In a survey of radiation oncologists, dealing with the constant death of patients was ranked as the #1 drawback from the career.
This is the good part.
Other specialists (for example surgeons) probably complained more often about their crappy life style and working hours, while family doctors probably complained about their bad payment.
So in radiation oncologist you have the major drawback, that everything else simply rocks so that the biggest drawback is seeing patients die.
So your life is basically fine, but what bugs you the most are your patients' fortunes.
Now this is what I call a true doctor!
One that worries more about his/her patients than himself/herself.
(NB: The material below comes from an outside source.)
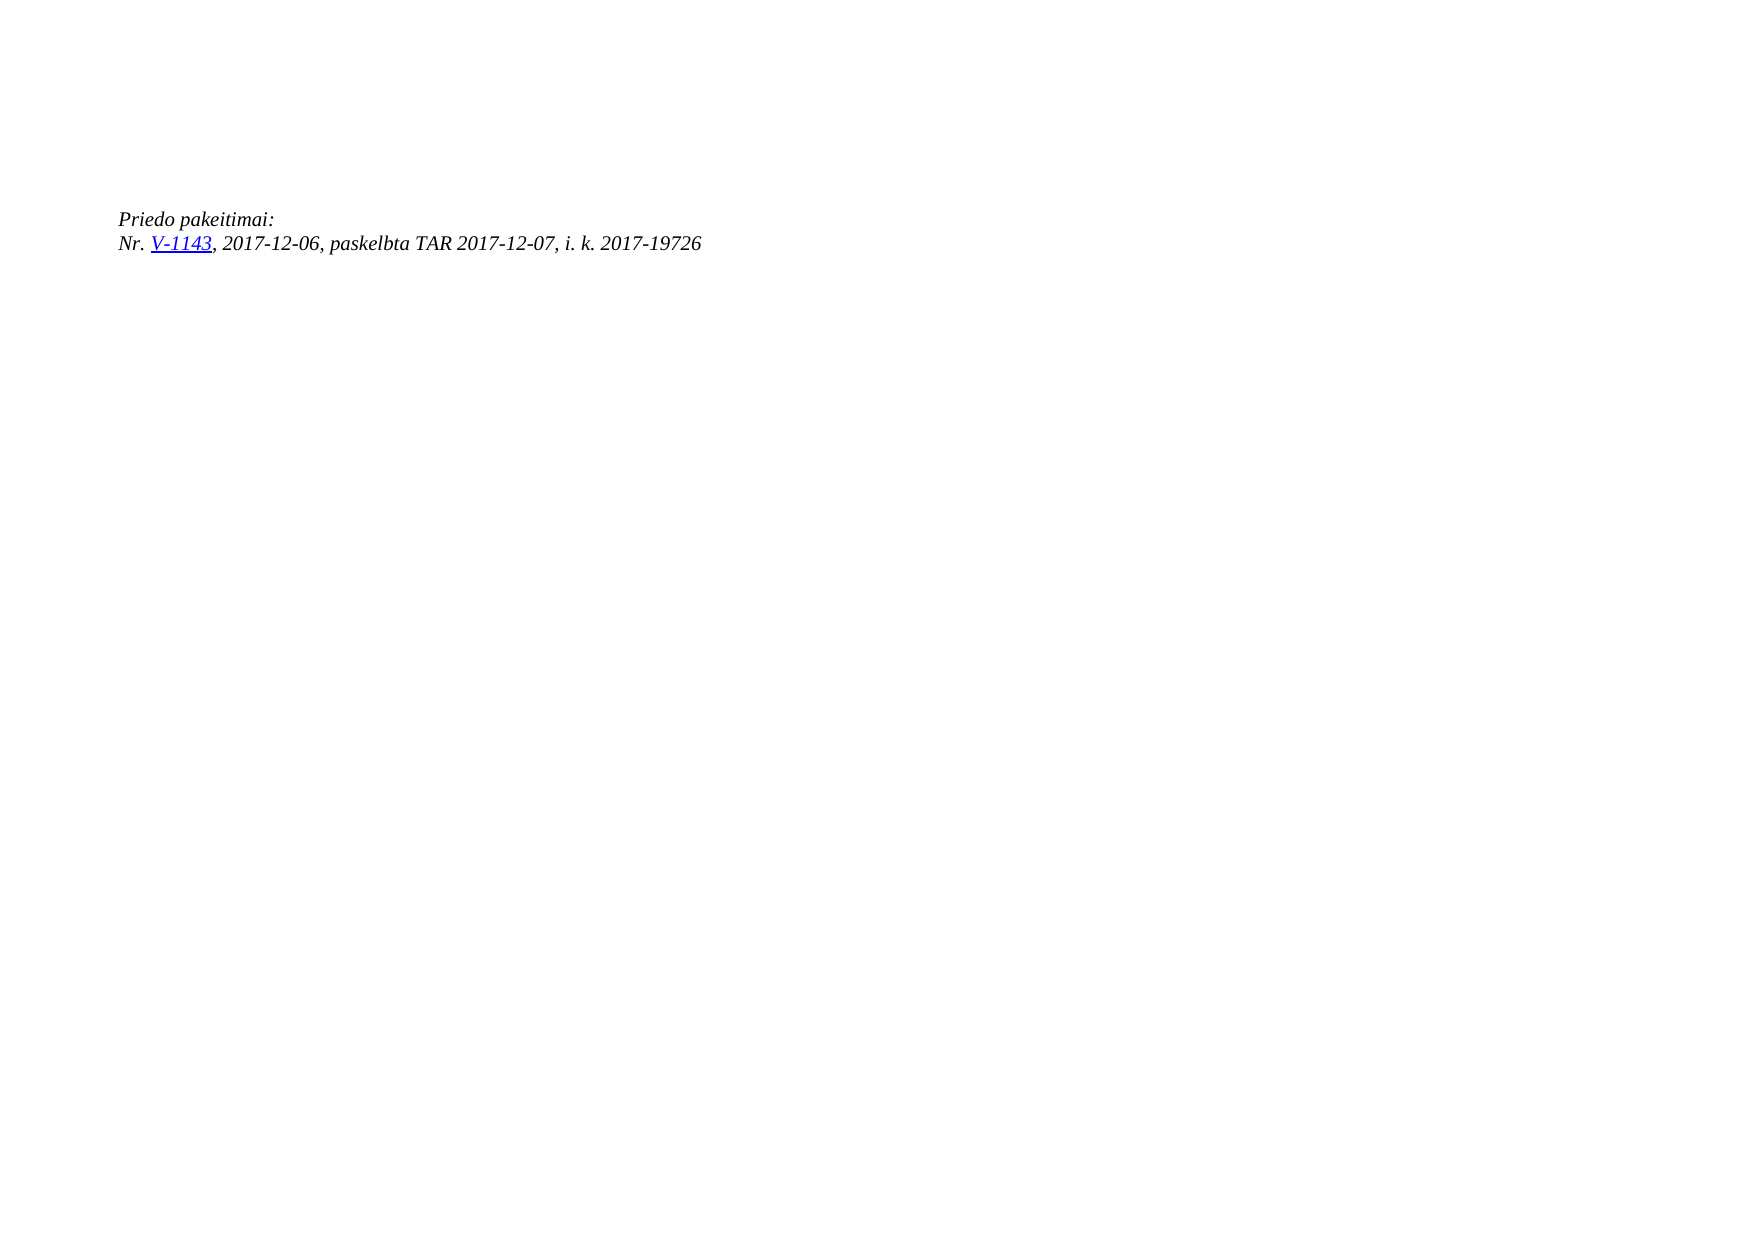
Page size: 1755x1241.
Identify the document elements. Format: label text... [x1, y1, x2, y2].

text Nr. V-1143, 2017-12-06, paskelbta TAR 2017-12-07, i. k. 2017-19726 [118, 231, 1636, 255]
text Priedo pakeitimai: [118, 207, 1636, 231]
I find it odd that you compare the experience a family care physician has with death to that of a radiation oncologist.
I agree with you on that.
As a family care physician you care patients for decades, get to know them well, perhaps even get friends with them and then have to see how they miserably die with multiple brain metastasis from NSCLC. And then it strikes you, that you may have taken care of these patients for decades, but you never managed to persuade them stop smoking. FAILURE!
That's an exaggerated example here, but not all of our patients in radiation oncology die. The key point is being "prepared". In radiation oncology you know, that every single one of your patients (excluding the 5% treated for benign diseases) can potentially die because of cancer.
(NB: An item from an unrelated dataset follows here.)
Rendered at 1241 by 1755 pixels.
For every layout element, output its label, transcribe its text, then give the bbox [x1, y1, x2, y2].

So you know what you are dealing with.
It's a new way of thinking.
As a colleague of mine once said concerning a patient with breast cancer and negative staging for metastatic disease: "We cannot saythat the patient has no metastases. We can simply say, that her metastases are too small to be detected by imaging."
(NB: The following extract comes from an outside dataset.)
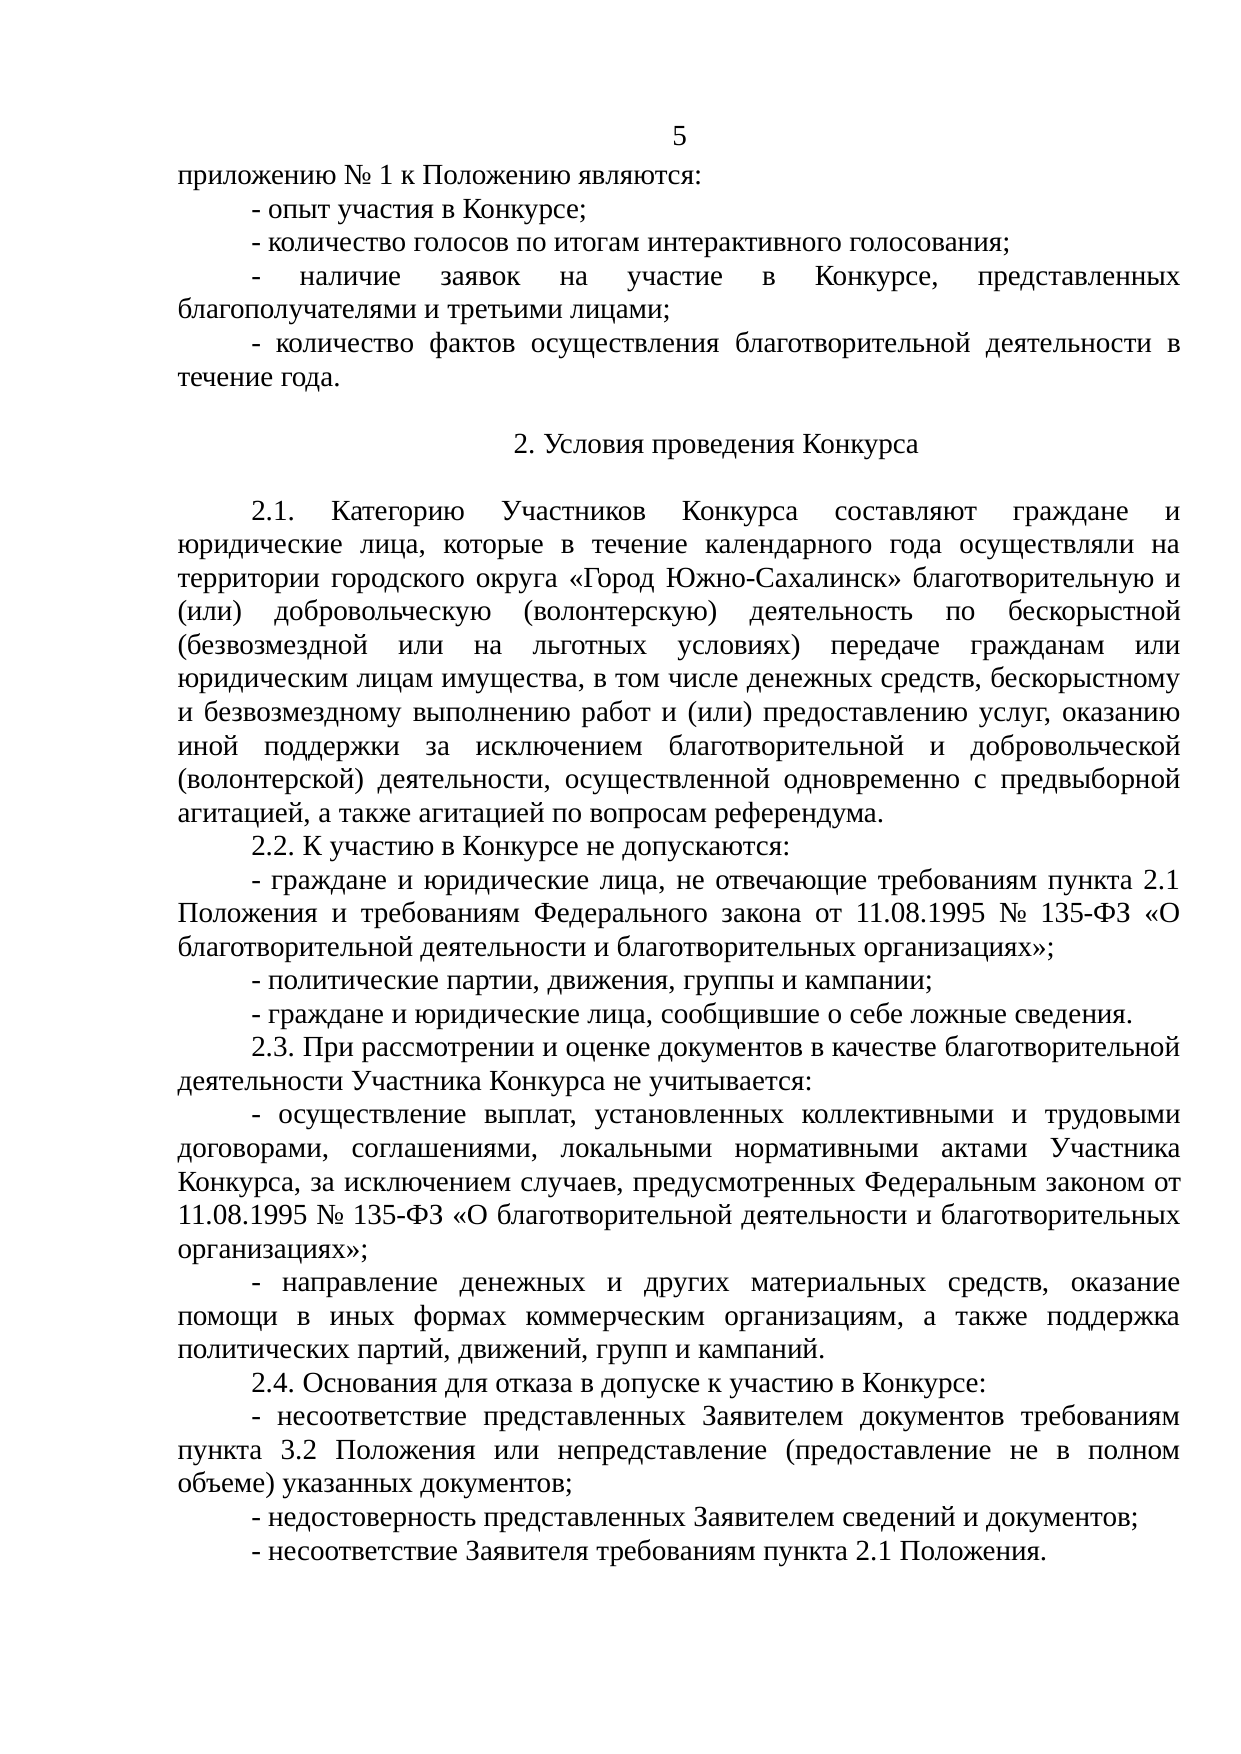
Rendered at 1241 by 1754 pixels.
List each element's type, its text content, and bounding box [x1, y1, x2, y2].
This is how you learn to think in radiation oncology. Every patient, regardless of how small his/her primary tumour is and how good his/her prognosis is, has the potential to die of cancer.
You simply know what you have to deal with. Every single day.
You cite pediatricians and other doctors who too must watch patients die...for them these are all the type of stories they remember. Particular cases in a vast career of other cases.
And that's the bad part about it. Because they are all unprepared.
For cancer, they're all dying, and usually fast.
Not everyone dies of cancer. We do cure a sizable portion of our patients.
A significant amount of the care patients will receive and pay for is in the final year of life.
And it is our job to make that final year as comfortable as we can for the patients. Comforting pain, avoiding complications and often extending survival in the palliative setting is a major task for radiation oncologists.
And we can be proud of fulfilling that task, whenever we can.